> **TASK ITEM**
Give back only the lines in the records below from the one with "wrist: (199, 297)" to the one with "middle mcp: (499, 451)", both inclusive, word for word.

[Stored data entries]
════
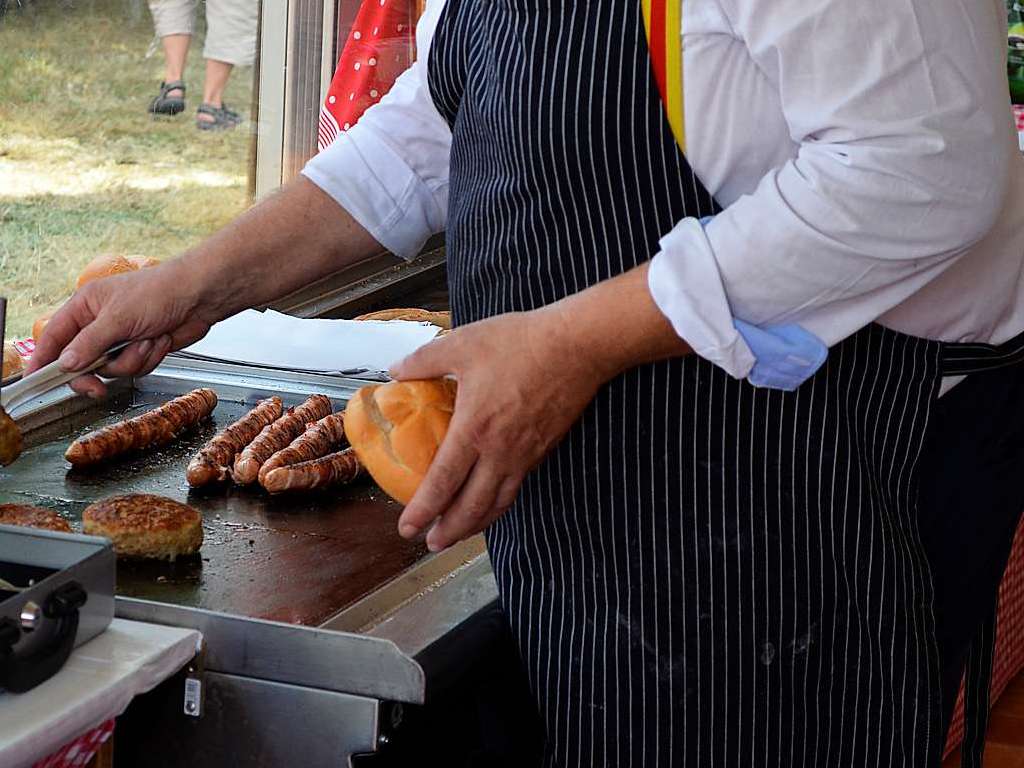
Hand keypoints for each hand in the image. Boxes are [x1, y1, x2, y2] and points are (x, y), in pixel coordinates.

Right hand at [28, 261, 215, 397]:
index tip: (36, 381)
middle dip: (95, 372)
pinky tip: (159, 341)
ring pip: (112, 369)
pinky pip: (135, 368)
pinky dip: (148, 359)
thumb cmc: (160, 292)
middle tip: (97, 386)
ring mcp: (121, 338)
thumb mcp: (118, 318)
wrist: (199, 297)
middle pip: (81, 361)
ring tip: (146, 340)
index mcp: (85, 307)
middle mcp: (100, 323)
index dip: (44, 360)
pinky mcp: (141, 349)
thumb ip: (89, 343)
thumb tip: (65, 363)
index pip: (54, 336)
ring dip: (131, 360)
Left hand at [390, 305, 610, 551]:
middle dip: (449, 531)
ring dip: (476, 524)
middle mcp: (499, 451)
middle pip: (472, 507)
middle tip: (431, 543)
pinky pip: (517, 486)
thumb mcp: (462, 344)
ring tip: (459, 533)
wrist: (577, 346)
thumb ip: (424, 360)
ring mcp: (525, 454)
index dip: (423, 510)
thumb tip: (395, 370)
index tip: (408, 527)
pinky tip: (492, 500)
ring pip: (498, 503)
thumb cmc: (521, 342)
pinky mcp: (544, 449)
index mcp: (473, 429)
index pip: (443, 483)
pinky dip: (500, 503)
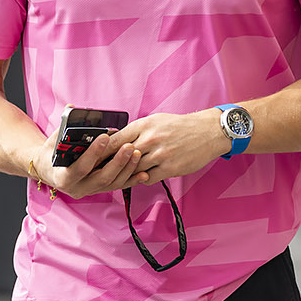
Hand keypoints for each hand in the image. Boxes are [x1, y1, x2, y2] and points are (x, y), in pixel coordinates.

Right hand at [33, 123, 142, 199]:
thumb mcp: (54, 140)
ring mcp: (90, 191)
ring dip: (127, 169)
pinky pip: (118, 187)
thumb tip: (72, 107)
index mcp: (63, 177)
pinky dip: (131, 180)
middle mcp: (77, 189)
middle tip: (130, 146)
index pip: (81, 167)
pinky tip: (144, 174)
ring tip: (137, 153)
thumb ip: (63, 126)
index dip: (93, 153)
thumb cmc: (53, 152)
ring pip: (113, 183)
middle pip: (102, 178)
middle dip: (117, 162)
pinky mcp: (100, 191)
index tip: (105, 137)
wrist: (50, 170)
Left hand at [110, 109, 228, 184]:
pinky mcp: (170, 168)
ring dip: (127, 174)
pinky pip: (147, 179)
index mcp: (143, 126)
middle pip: (120, 158)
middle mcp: (149, 140)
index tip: (92, 157)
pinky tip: (143, 176)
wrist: (208, 132)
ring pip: (133, 170)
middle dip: (110, 166)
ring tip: (119, 178)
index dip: (101, 151)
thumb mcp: (155, 120)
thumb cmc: (180, 126)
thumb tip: (116, 139)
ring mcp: (160, 155)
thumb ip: (136, 130)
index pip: (114, 140)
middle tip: (99, 173)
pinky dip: (143, 179)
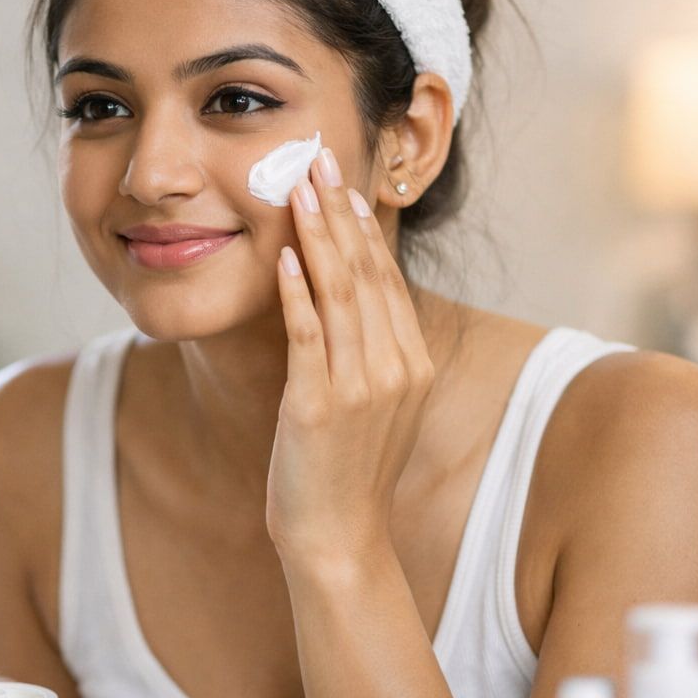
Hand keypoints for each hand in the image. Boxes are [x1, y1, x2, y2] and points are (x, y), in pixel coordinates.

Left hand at [268, 148, 434, 563]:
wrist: (338, 537)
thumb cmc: (347, 470)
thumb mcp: (375, 404)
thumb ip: (372, 351)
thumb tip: (350, 298)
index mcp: (413, 363)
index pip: (387, 278)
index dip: (362, 227)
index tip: (343, 183)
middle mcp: (396, 367)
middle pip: (366, 273)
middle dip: (339, 212)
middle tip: (318, 160)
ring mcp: (361, 386)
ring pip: (340, 292)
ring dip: (318, 234)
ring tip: (299, 187)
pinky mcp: (320, 405)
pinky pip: (308, 334)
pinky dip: (296, 290)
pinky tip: (284, 253)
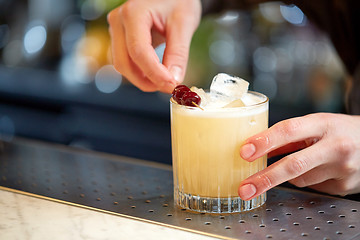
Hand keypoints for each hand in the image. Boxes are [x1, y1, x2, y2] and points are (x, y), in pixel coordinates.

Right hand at [107, 0, 200, 92]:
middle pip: (125, 62)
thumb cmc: (178, 0)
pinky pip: (126, 61)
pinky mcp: (120, 38)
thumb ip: (178, 54)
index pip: (139, 51)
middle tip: (169, 87)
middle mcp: (119, 21)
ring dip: (143, 78)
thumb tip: (174, 80)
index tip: (171, 85)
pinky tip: (157, 73)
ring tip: (165, 80)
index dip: (154, 73)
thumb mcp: (184, 24)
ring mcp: (117, 30)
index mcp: (133, 13)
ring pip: (123, 65)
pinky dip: (140, 72)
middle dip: (146, 80)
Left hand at [238, 113, 359, 199]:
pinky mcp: (343, 186)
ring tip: (303, 160)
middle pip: (293, 165)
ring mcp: (342, 169)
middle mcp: (335, 146)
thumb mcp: (315, 124)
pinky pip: (311, 186)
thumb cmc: (339, 131)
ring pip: (299, 179)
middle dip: (265, 179)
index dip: (264, 141)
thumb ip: (288, 136)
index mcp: (324, 124)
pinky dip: (306, 179)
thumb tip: (256, 147)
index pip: (289, 130)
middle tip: (245, 188)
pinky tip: (317, 169)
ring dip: (289, 174)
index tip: (245, 151)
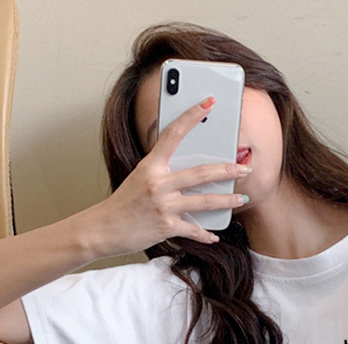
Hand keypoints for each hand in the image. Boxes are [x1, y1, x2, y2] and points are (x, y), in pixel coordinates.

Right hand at [88, 96, 249, 256]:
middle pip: (201, 172)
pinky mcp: (166, 226)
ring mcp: (163, 206)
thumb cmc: (123, 203)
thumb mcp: (139, 178)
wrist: (103, 229)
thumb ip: (162, 172)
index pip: (173, 134)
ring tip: (241, 198)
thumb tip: (189, 170)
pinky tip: (214, 236)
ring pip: (204, 201)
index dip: (192, 116)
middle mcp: (158, 183)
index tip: (208, 102)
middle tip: (245, 168)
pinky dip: (205, 234)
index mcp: (151, 166)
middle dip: (228, 169)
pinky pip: (193, 230)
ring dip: (227, 201)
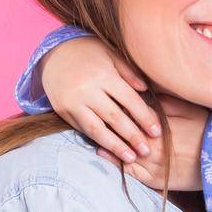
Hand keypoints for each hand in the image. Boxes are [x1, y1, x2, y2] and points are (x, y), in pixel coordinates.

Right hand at [43, 36, 159, 162]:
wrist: (54, 54)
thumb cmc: (90, 53)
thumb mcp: (111, 54)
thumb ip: (129, 72)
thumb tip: (145, 89)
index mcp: (103, 75)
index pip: (129, 100)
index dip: (145, 117)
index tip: (157, 132)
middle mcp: (87, 90)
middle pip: (115, 118)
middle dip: (132, 136)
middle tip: (147, 150)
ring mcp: (72, 103)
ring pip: (96, 129)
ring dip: (115, 146)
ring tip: (130, 158)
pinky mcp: (62, 111)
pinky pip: (83, 129)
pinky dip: (98, 141)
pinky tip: (110, 150)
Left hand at [97, 96, 205, 190]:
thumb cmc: (210, 132)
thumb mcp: (191, 110)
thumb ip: (167, 102)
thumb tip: (147, 93)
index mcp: (158, 126)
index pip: (132, 116)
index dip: (119, 110)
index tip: (106, 102)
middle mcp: (151, 145)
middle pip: (125, 135)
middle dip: (110, 127)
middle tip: (93, 117)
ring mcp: (152, 164)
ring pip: (125, 154)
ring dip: (110, 147)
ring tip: (95, 139)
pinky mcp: (156, 180)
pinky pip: (133, 174)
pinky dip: (120, 166)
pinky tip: (109, 159)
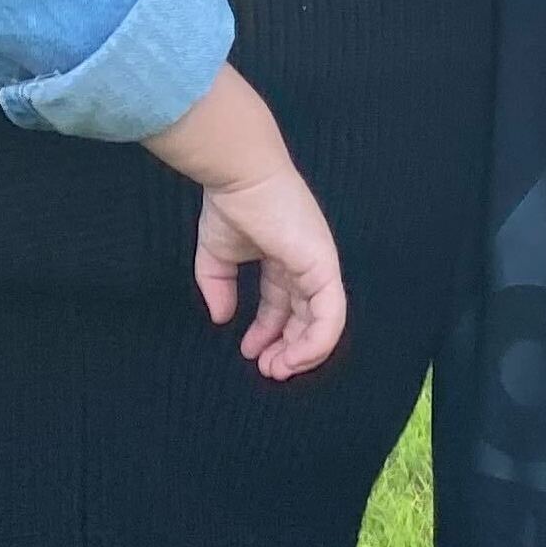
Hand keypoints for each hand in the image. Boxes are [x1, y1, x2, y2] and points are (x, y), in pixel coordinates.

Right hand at [194, 165, 347, 381]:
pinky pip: (330, 316)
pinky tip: (292, 358)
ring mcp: (320, 265)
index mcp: (286, 258)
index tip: (249, 353)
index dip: (269, 332)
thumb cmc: (230, 205)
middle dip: (287, 348)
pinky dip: (316, 343)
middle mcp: (307, 263)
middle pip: (305, 317)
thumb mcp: (215, 255)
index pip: (284, 304)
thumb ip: (218, 287)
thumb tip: (222, 318)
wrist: (240, 176)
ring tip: (277, 370)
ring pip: (323, 323)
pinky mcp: (324, 268)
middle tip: (267, 371)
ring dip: (302, 353)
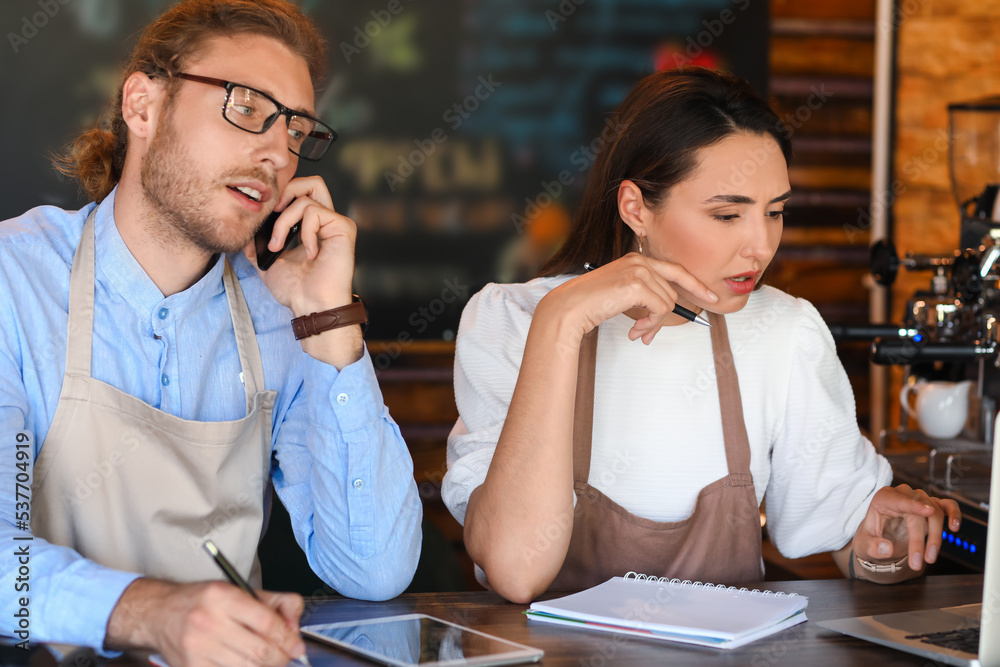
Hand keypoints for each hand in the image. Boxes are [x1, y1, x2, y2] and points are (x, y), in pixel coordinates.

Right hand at [105, 578, 305, 666]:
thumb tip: (294, 627)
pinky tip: (244, 662)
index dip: (288, 637)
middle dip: (280, 656)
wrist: (160, 613)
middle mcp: (208, 621)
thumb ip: (276, 603)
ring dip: (264, 666)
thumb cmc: (204, 601)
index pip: (266, 623)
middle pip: (259, 650)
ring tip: (266, 659)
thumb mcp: (241, 590)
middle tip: (286, 655)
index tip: (296, 644)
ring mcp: (197, 647)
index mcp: (223, 596)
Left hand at [244, 175, 356, 315]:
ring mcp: (336, 224)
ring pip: (305, 199)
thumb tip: (246, 230)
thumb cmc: (297, 290)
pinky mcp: (343, 228)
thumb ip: (257, 244)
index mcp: (311, 226)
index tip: (265, 215)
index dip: (281, 195)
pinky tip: (308, 253)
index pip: (299, 192)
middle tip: (273, 213)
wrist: (311, 306)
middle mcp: (326, 221)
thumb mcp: (267, 263)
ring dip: (283, 222)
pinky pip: (315, 213)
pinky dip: (304, 232)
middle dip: (286, 192)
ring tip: (280, 246)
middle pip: (311, 182)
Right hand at [538, 252, 717, 344]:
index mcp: (636, 259)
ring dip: (654, 324)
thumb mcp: (621, 294)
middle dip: (663, 317)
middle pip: (672, 291)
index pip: (675, 270)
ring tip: (638, 333)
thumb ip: (644, 295)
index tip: (711, 297)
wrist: (570, 308)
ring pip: (668, 302)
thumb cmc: (590, 303)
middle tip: (647, 334)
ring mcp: (639, 270)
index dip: (696, 284)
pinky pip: (661, 309)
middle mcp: (639, 260)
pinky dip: (651, 324)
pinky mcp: (637, 284)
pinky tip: (635, 330)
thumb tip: (664, 312)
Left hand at [852, 484, 960, 577]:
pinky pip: (947, 506)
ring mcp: (919, 499)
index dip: (914, 505)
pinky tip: (954, 527)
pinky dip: (954, 514)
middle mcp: (903, 495)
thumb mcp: (863, 544)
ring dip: (935, 537)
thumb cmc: (871, 537)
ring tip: (930, 558)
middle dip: (920, 540)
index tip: (928, 511)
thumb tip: (887, 548)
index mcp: (884, 498)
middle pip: (919, 513)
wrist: (880, 538)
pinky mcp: (932, 507)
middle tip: (917, 562)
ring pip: (935, 512)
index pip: (900, 500)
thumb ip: (872, 546)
════
> **YOUR SOLUTION**
wrist: (199, 297)
middle pip: (81, 361)
ring tip: (146, 340)
index mcp: (85, 307)
middle mcp: (100, 323)
index dip: (44, 360)
pinky mcp: (141, 349)
thumb ip: (89, 343)
thumb tip: (65, 363)
index pip: (54, 336)
ring dip: (131, 360)
Left hand at [390, 305, 610, 551]:
middle dip: (449, 531)
ring dip: (476, 524)
middle mcp: (499, 451)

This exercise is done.